SELECT Info_untyped.value( '(/People/Person/FirstName)[1]', 'varchar(20)') AS Name_untyped, Info_typed.value( 'declare namespace ns="urn:ClientInfoNamespace"; (/ns:People/ns:Person/ns:FirstName)[2]', 'varchar(20)') AS Name_typed FROM ClientInfo;
Because there are two instances of the <FirstName>
element, you can use the final numeric qualifier to distinguish which instance you want to return. The statement returns the same results as the statement in Listing 16.
You can also use the same strategy to return an attribute value. For example, the SELECT
statement in Listing 19 retrieves the values of each instance of the id
attribute and assigns the INT
data type to the returned values.
SELECT Info_untyped.value( '(/People/Person/@id)[1]', 'int') AS Name_untyped, Info_typed.value( 'declare namespace ns="urn:ClientInfoNamespace"; (/ns:People/ns:Person/@id)[2]', 'int') AS Name_typed FROM ClientInfo;
As you would expect, the SELECT
statement returns only the attribute values, as shown in Listing 20.
Name_untyped Name_typed -------------------- -------------------- 1234 5678
In addition to defining path names in your XQuery expressions, you can incorporate XQuery functions that let you further refine your query and manipulate data. For instance, XQuery supports the count(
)
function, which provides a count of the number of instances returned by an expression. In Listing 21, I use the count(
)
function to return the number of <Person>
elements in the XML document in each XML
column.
SELECT Info_untyped.value( 'count(/People/Person)', 'int') AS Number_untyped, Info_typed.value( 'declare namespace ns="urn:ClientInfoNamespace"; count(/ns:People/ns:Person)', 'int') AS Number_typed FROM ClientInfo;
For each XQuery expression, I specify the count(
)
function, followed by the path name, which is enclosed in parenthesis. Because the count(
)
function itself returns a singleton value, I do not have to tag the [1]
onto the data path, even though I’m using the value()
method. Listing 22 shows the results returned for each XML
column. As you would expect, the value 2
is returned in both cases.
Number_untyped Number_typed -------------- ------------ 2 2
Another example of an XQuery function is concat(
)
, which lets you concatenate two or more values from an XML document. To use the function, you specify each segment that you want to concatenate as an argument to the function, as demonstrated in Listing 23.
SELECT Info_untyped.value( 'concat((/People/Person/FirstName)[2], " ", (/People/Person/LastName)[2])', 'varchar(25)') AS FullName FROM ClientInfo;
In this case, I’m passing three arguments into the concat
(
)
function, which I enclose in parentheses and separate with commas. The first and third arguments are basic XQuery expressions that are themselves qualified with parentheses and a numerical tag to indicate which element instance to return, exactly the sort of expression you would expect to pass to the value(
)
method. The second argument is merely a blank space, enclosed in double quotes. The space will be inserted between the first and last names. Listing 24 shows the results that the statement returns.

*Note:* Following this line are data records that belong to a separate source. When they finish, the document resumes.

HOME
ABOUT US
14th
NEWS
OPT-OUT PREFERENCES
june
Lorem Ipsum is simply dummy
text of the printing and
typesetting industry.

FullName ------------------------- Jane Doe
The first and last names have been concatenated into a single value. Both names come from the second instance of the <Person>
element.
Conclusion
As you’ve seen in this Level, you can use the query(
)
method to retrieve a subset of data from an XML instance, and you can use the value()
method to retrieve individual element and attribute values from an XML instance. In the next Level, we’ll cover the exist(
)
and nodes()
methods. Although these methods are also used to query XML data, the results they return are not simple XML instances or values. In fact, the methods are often used in conjunction with the query(
)
and value()
methods because of the type of data they return.

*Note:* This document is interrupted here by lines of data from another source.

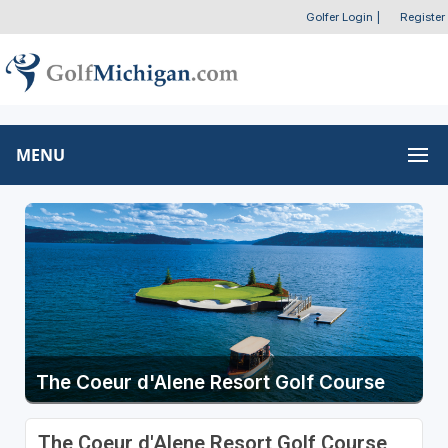
Golfer Login
|
Register
MENU
The Coeur d'Alene Resort Golf Course
The Coeur d'Alene Resort Golf Course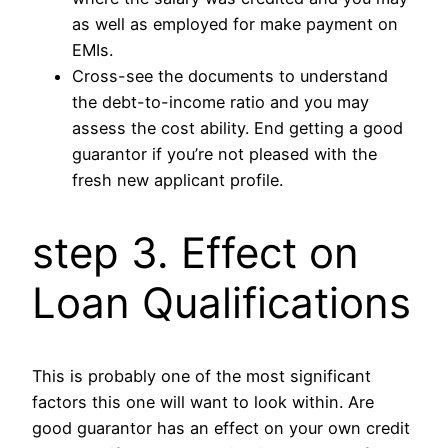
as well as employed for make payment on
EMIs.
Cross-see the documents to understand
the debt-to-income ratio and you may
assess the cost ability. End getting a good
guarantor if you’re not pleased with the
fresh new applicant profile.
step 3. Effect on
Loan Qualifications
This is probably one of the most significant
factors this one will want to look within. Are
good guarantor has an effect on your own credit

In the Level that follows the next one, we’ll review the modify(
)
method, the only XML
method that lets you manipulate XML data. But keep in mind that, as stated earlier, XQuery expressions can get far more complicated than what I’ve demonstrated so far or will be demonstrating, so I recommend you review the XQuery Language Reference if you plan to write many XQuery expressions. Also note that we’ll be using the same test environment in the next Level, so you might want to keep that around, if you’re so inclined.